*ASSIGNMENT:* Please reproduce, character for character, the lines of the records from the line containing "éfinition des mesures de prévention /" up to and including the line containing "matériels, moyens humains, …)".

*INFORMATION SUPPLIED:*
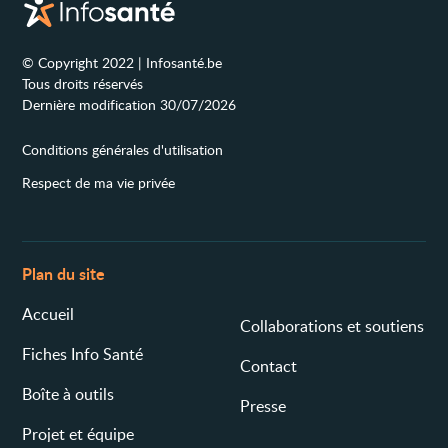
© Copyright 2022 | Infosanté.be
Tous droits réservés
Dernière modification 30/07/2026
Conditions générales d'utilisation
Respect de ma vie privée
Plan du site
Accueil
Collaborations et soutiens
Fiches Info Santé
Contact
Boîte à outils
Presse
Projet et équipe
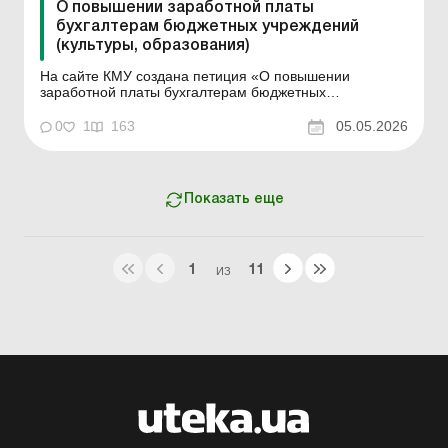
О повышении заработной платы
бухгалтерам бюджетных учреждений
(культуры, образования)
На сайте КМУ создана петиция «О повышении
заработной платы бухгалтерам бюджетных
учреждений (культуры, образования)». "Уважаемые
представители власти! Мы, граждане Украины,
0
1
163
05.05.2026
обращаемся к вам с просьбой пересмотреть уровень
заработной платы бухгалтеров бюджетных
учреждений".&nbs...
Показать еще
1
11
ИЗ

---

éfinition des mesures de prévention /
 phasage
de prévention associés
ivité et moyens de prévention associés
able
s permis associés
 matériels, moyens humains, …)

==

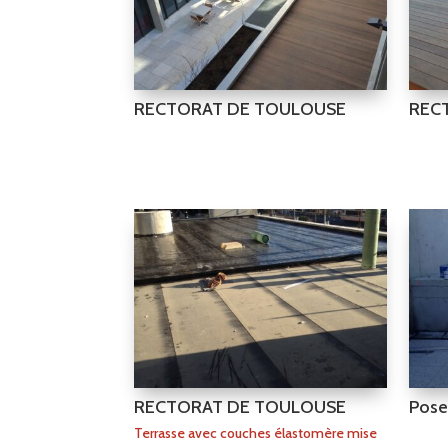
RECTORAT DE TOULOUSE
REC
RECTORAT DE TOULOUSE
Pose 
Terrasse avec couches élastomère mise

*WRITTEN SOLUTION:*
éfinition des mesures de prévention /
 phasage
de prévention associés
ivité et moyens de prévention associés
able
s permis associés
 matériels, moyens humains, …)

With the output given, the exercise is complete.